Alas, only two quarterbacks were drafted in the first six picks, and even when Cleveland shocked the rest of the league by taking Ohio State cornerback with the fourth pick, that still wasn’t enough to knock any of those three players all the way down to #7. Barkley went second overall to the Giants, Denver took Chubb at #5 and the Colts, picking right before Tampa Bay, snapped up Nelson. The Buccaneers then traded down to pick #12, picking up two extra second-round picks in the process, and selected Washington defensive tackle Vita Vea. The Bills, their trade partner, used pick #7 on the third quarterback of the draft, Wyoming’s Josh Allen.
We’ll never know if the Buccaneers would have stayed at pick #7 and taken Barkley, Chubb or Nelson if any of them were there because that’s not the sort of thing that team decision-makers talk about after the draft. I do think it’s a reasonable guess, however. At the time, the Buccaneers were also very happy with what they did instead, as they had Vea as a prime target and were able to add picks that allowed them to address the secondary with the second-round selections of M.J. Stewart and Carlton Davis.
And Keith is right that those other three players have all had great rookie seasons. Barkley has 1,753 yards from scrimmage and 13 touchdowns with three games to go. Chubb has 12.0 sacks to tie for sixth in the NFL. And while there are no easy individual stats for offensive linemen, the Colts O-Line is widely viewed as being vastly improved this year, leading the NFL in sacks allowed per pass play, with Nelson as its new anchor.
Yes, any team in the NFL would like to have any of those three players. Keith, in what he admits is hindsight, now wonders if the Buccaneers could have tried harder to get one of them by trading up. My answer is, how do you know they didn’t try very hard? You have to have a willing partner for a trade, and the other teams in the top six were thinking the same thing the Bucs were, I imagine, about the value of those top three prospects. It probably would have taken a big offer to move up even a spot or two, and I don’t think any team would have done that except to get a quarterback. The Buccaneers had a lot of needs – that was obvious then and still is – and giving up picks would have been difficult, especially after their third-rounder was already spent on the Jason Pierre-Paul trade.

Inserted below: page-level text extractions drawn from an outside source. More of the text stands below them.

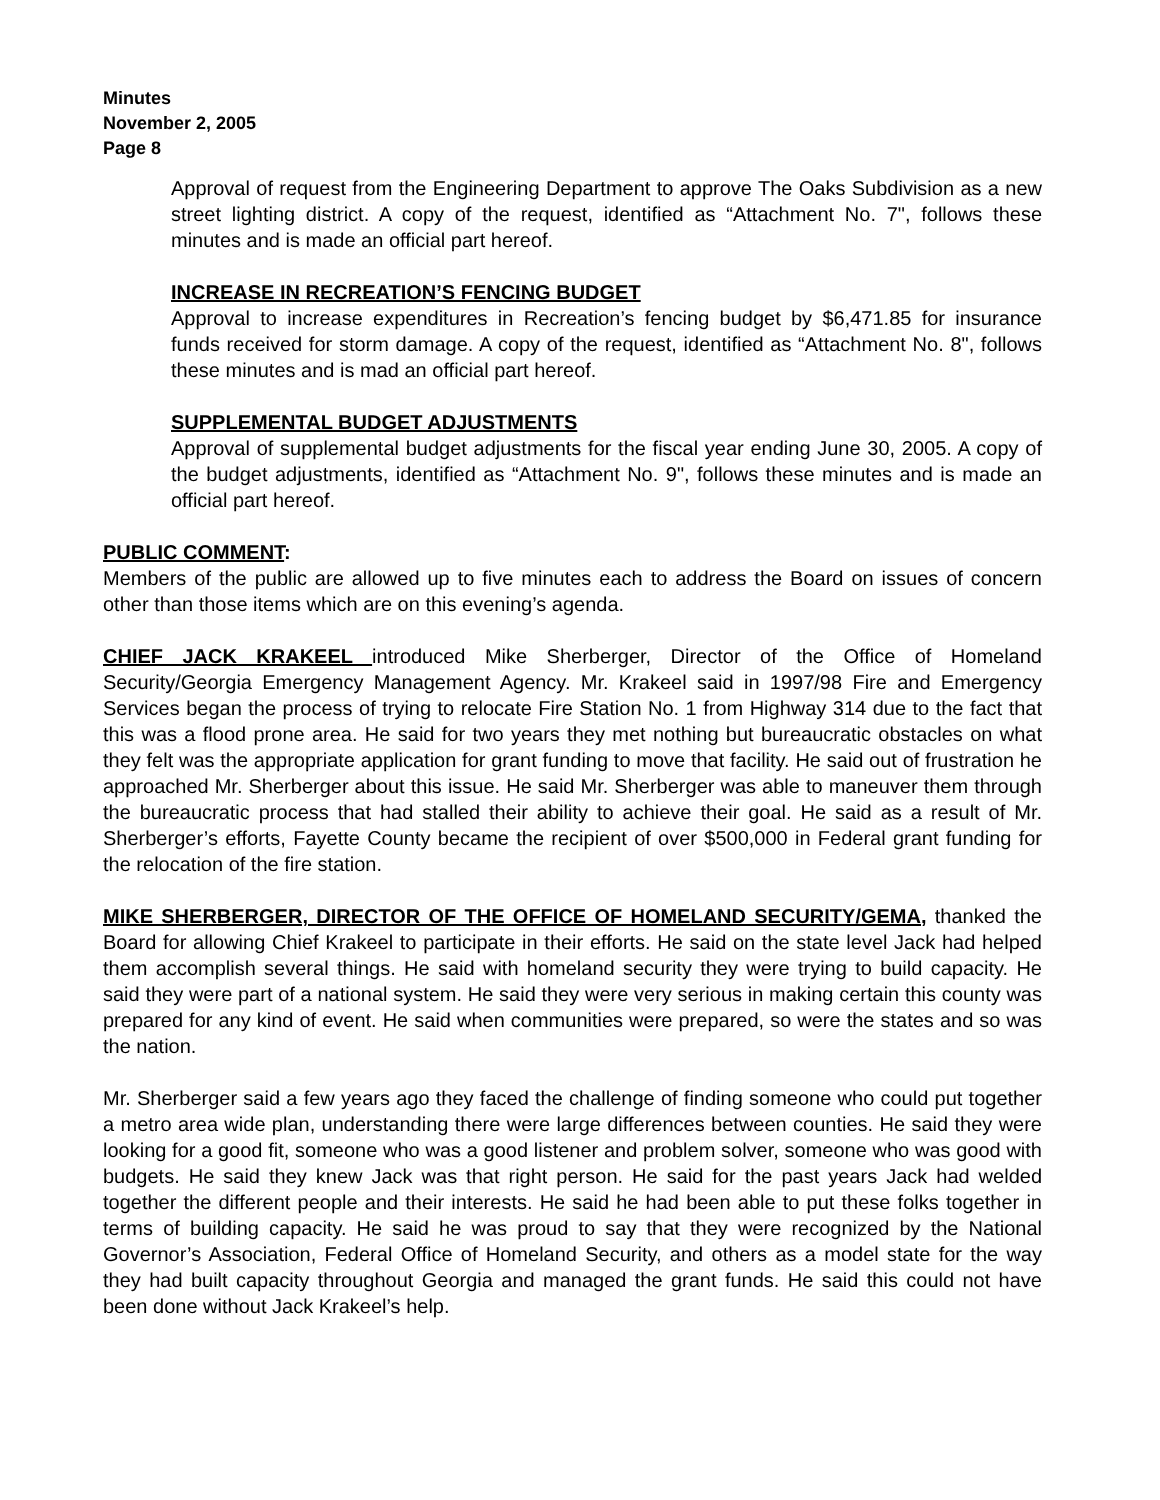Minutes
November 2, 2005
Page 8
Approval of request from the Engineering Department to approve The Oaks Subdivision as a new street lighting district. A copy of the request, identified as “Attachment No. 7", follows these minutes and is made an official part hereof.
INCREASE IN RECREATION’S FENCING BUDGET
Approval to increase expenditures in Recreation’s fencing budget by $6,471.85 for insurance funds received for storm damage. A copy of the request, identified as “Attachment No. 8", follows these minutes and is mad an official part hereof.
SUPPLEMENTAL BUDGET ADJUSTMENTS
Approval of supplemental budget adjustments for the fiscal year ending June 30, 2005. A copy of the budget adjustments, identified as “Attachment No. 9", follows these minutes and is made an official part hereof.
PUBLIC COMMENT:
Members of the public are allowed up to five minutes each to address the Board on issues of concern other than those items which are on this evening’s agenda.
CHIEF JACK KRAKEEL introduced Mike Sherberger, Director of the Office of Homeland Security/Georgia Emergency Management Agency. Mr. Krakeel said in 1997/98 Fire and Emergency Services began the process of trying to relocate Fire Station No. 1 from Highway 314 due to the fact that this was a flood prone area. He said for two years they met nothing but bureaucratic obstacles on what they felt was the appropriate application for grant funding to move that facility. He said out of frustration he approached Mr. Sherberger about this issue. He said Mr. Sherberger was able to maneuver them through the bureaucratic process that had stalled their ability to achieve their goal. He said as a result of Mr. Sherberger’s efforts, Fayette County became the recipient of over $500,000 in Federal grant funding for the relocation of the fire station.
MIKE SHERBERGER, DIRECTOR OF THE OFFICE OF HOMELAND SECURITY/GEMA, thanked the Board for allowing Chief Krakeel to participate in their efforts. He said on the state level Jack had helped them accomplish several things. He said with homeland security they were trying to build capacity. He said they were part of a national system. He said they were very serious in making certain this county was prepared for any kind of event. He said when communities were prepared, so were the states and so was the nation.
Mr. Sherberger said a few years ago they faced the challenge of finding someone who could put together a metro area wide plan, understanding there were large differences between counties. He said they were looking for a good fit, someone who was a good listener and problem solver, someone who was good with budgets. He said they knew Jack was that right person. He said for the past years Jack had welded together the different people and their interests. He said he had been able to put these folks together in terms of building capacity. He said he was proud to say that they were recognized by the National Governor’s Association, Federal Office of Homeland Security, and others as a model state for the way they had built capacity throughout Georgia and managed the grant funds. He said this could not have been done without Jack Krakeel’s help.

It will be some time before we know if the Buccaneers would have been better off with one of the Barkley/Chubb/Nelson trio than with Vea, Stewart and Davis. But even if one of those former three proves to be of more value than that latter trio, it still wouldn’t be a fair comparison because the Buccaneers would have only gotten that lone player by giving up additional assets.
So even with hindsight, Keith, no I don’t think the Bucs would be pulling off a trade up the board in the first round of this year’s draft.